冬になると、必ず聞くのが「冬はダイエットに適した季節」という言葉です。
冬は体温を上げるために多くの脂肪を燃焼するから、消費カロリーが増え、痩せやすくなるというのがその理屈です。冬に消費カロリーが増えているのをどう確かめるかというと、吐き出す二酸化炭素の量を計測するのです。ヒトが酸素を吸うのはエネルギーを作るためであり、エネルギーを作った後は、二酸化炭素を吐き出します。
だから、吐き出す二酸化炭素の量が多いほど、多くの脂肪を燃焼したと言えます。そして、冬は、多くの二酸化炭素を吐き出すので、脂肪を燃焼している証拠だとされます。
もっともらしい理屈ですけど、冬にどんどん痩せていく人を見ることなんて滅多にありません。理屈がまちがっていると疑うべきでしょう。
水はどこに行くのか
ヒトが、ブドウ糖や脂肪酸からエネルギーを作る過程では、二酸化炭素の他に水も発生します。
体内で作られるエネルギーが多ければ、二酸化炭素とともに水も、体外に多く捨てられなければなりません。
冬に吐き出す二酸化炭素の量が増えるのなら、外に捨てる水も増えていないとおかしいですよね。でも、冬は体外に捨てる水の量が増えると言う人を見たことがありません。
夏の方が、汗をたくさんかくんだから、痩せやすいのは夏だという主張が出てきても良さそうなものですが、誰も言わないのが不思議です。
冬に痩せない理由はいろいろ作られていく
ダイエットの専門家たちが、冬に痩せない人がいることに対しては、いろんな理由を並べてきます。
- 忘年会や新年会などのイベントで摂取カロリーが増える
- 冬は暖房を使うので、室内にいると脂肪が燃焼しにくくなる
- おいしいものをたくさん食べる
- 寒くて動かなくなる
確かに食べすぎや運動不足は、太りやすくなりますけど、そんなことを言ったら、夏だって暑いから運動しなくなりますし、冷房がきいた部屋でおいしいものを食べていれば太りますよ。

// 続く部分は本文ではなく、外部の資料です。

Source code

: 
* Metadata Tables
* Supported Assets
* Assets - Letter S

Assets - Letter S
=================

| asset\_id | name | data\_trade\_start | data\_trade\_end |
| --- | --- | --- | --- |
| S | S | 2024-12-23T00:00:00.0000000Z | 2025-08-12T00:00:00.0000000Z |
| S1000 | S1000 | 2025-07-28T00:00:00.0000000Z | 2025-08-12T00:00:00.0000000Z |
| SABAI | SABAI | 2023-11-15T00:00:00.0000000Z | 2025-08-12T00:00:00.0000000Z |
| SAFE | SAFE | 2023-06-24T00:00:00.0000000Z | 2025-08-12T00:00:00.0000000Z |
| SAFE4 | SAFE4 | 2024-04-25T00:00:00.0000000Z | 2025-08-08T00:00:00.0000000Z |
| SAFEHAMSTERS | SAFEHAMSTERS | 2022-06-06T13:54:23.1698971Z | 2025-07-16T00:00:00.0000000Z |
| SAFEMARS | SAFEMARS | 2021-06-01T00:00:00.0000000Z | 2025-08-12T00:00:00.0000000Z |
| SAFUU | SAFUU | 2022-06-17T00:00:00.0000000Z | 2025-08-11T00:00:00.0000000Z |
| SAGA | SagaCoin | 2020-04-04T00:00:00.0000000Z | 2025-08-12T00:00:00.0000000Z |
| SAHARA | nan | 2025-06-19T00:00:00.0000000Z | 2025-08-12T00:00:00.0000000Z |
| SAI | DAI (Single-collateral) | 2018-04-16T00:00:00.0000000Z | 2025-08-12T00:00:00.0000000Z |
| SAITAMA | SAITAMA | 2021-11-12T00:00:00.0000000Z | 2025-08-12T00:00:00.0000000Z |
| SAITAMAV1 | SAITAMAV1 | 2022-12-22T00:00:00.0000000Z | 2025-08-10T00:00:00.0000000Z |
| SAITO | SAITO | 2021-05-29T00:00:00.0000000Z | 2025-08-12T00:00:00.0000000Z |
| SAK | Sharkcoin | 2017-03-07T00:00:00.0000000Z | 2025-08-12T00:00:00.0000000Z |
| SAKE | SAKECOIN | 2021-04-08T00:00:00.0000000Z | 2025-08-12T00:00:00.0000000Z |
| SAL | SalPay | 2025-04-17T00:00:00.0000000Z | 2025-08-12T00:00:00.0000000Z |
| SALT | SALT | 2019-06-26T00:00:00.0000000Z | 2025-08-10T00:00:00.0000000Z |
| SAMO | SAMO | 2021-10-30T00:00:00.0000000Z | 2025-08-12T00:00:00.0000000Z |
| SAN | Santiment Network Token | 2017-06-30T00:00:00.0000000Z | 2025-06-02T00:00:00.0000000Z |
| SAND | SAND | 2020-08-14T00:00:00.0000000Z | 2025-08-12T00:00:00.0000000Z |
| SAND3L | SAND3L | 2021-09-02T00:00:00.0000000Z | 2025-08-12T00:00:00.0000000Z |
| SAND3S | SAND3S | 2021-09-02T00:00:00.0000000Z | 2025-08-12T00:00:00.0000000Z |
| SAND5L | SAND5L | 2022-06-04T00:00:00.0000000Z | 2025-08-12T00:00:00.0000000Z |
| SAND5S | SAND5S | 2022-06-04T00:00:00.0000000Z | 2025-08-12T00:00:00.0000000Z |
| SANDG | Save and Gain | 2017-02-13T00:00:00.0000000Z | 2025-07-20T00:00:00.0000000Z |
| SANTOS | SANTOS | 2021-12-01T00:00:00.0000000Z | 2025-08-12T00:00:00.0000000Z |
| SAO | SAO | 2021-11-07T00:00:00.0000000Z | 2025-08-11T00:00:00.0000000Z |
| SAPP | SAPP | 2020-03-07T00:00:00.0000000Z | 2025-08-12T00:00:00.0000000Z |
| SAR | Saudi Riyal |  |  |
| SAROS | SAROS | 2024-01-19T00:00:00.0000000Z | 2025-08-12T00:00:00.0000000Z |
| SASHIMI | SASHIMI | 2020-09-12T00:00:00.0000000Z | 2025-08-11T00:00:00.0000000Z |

冬は暖房を使うから太るなんて言うのは、なんなんでしょうね。
そもそも、冬に体温を上げるために際限なく脂肪を燃焼するのなら、寒さなんて感じないでしょう。それと、冬は、熱を外に逃がさないために末端の血流を抑制し、体の中心に熱を維持すると言われています。
これ、矛盾してないですか?
冬に体温を上げるためにたくさんの脂肪を燃焼できるのなら、末端の血流を抑えて熱を外に逃がさないようにする必要はないですよね。上げられる体温には限界があるから、末端の血流を抑えているのではないでしょうか。
エネルギーがどのようにして作られるのかを勉強しよう
そもそも、脂肪が燃焼するなんて言う人の言葉を信じてはいけません。体内で脂肪は燃焼しません。もちろん、糖も燃焼しません。
このような言葉に騙されないためには、体内で、どのようにしてエネルギーが作られるのかを知る必要があります。そのためには、生化学の本を読んで勉強しなければなりません。
生化学の入門書としておすすめなのは、大平万里先生の『「代謝」がわかれば身体がわかる 』です。この本は、一般向けにたとえ話を交えながら、体内でエネルギーが作られる仕組みをわかりやすく解説しています。
冬は痩せやすい季節だと信じている人に読んで欲しいですね。